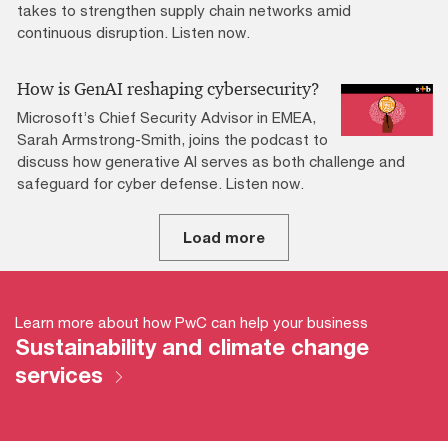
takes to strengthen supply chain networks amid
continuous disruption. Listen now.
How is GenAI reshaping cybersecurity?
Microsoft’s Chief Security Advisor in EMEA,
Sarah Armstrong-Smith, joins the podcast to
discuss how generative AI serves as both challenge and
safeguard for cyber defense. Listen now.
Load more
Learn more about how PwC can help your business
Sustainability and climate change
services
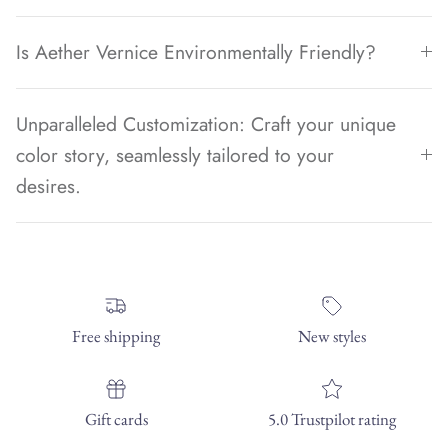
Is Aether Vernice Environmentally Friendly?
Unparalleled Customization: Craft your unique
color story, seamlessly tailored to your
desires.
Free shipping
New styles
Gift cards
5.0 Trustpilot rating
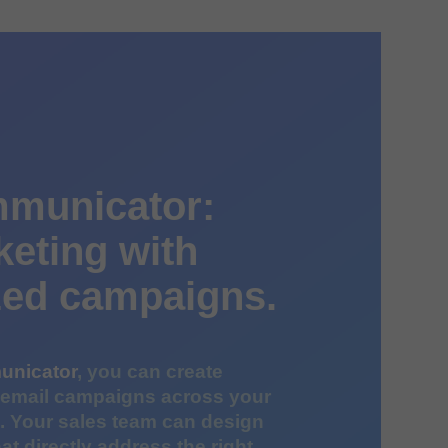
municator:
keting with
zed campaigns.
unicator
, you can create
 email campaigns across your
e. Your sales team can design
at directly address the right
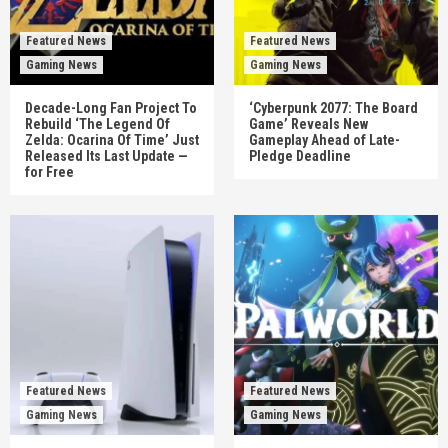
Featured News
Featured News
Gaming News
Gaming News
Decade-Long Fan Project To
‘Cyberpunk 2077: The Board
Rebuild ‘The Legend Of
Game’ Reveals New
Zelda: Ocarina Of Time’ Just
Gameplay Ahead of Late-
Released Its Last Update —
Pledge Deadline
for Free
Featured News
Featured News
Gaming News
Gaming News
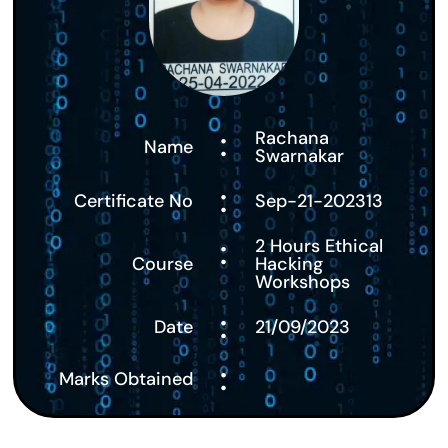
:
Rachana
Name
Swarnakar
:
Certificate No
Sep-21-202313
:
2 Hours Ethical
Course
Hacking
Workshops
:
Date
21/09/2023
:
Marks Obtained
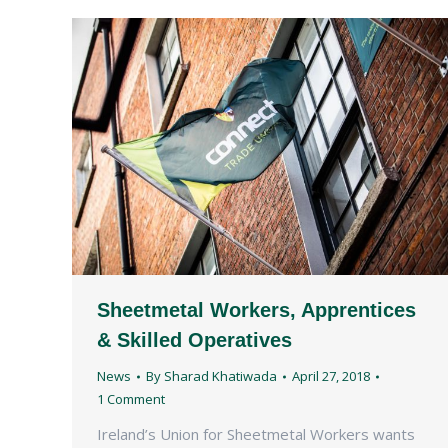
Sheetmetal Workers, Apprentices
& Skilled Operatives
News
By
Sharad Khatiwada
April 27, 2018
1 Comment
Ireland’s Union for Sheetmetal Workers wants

- YOUR OBJECTIVE -
Pictures are not part of the copy; transcribe the rest of the data verbatim.

- SOLUTION FOR THIS PROBLEM -
takes to strengthen supply chain networks amid
continuous disruption. Listen now.
How is GenAI reshaping cybersecurity?
Microsoft’s Chief Security Advisor in EMEA,
Sarah Armstrong-Smith, joins the podcast to
discuss how generative AI serves as both challenge and
safeguard for cyber defense. Listen now.
Load more
Learn more about how PwC can help your business
Sustainability and climate change
services
Is Aether Vernice Environmentally Friendly?
Unparalleled Customization: Craft your unique
color story, seamlessly tailored to your
desires.
Free shipping
New styles
Gift cards
5.0 Trustpilot rating
municator:
keting with
zed campaigns.
unicator
, you can create
 email campaigns across your
e. Your sales team can design
at directly address the right
Featured News
Featured News
Gaming News
Gaming News
Decade-Long Fan Project To
‘Cyberpunk 2077: The Board
Rebuild ‘The Legend Of
Game’ Reveals New
Zelda: Ocarina Of Time’ Just
Gameplay Ahead of Late-
Released Its Last Update —
Pledge Deadline
for Free
Featured News
Featured News
Gaming News
Gaming News
:
Rachana
Name
Swarnakar
:
Certificate No
Sep-21-202313
:
2 Hours Ethical
Course
Hacking
Workshops
:
Date
21/09/2023
:
Marks Obtained
Sheetmetal Workers, Apprentices
& Skilled Operatives
News
By
Sharad Khatiwada
April 27, 2018
1 Comment
Ireland’s Union for Sheetmetal Workers wants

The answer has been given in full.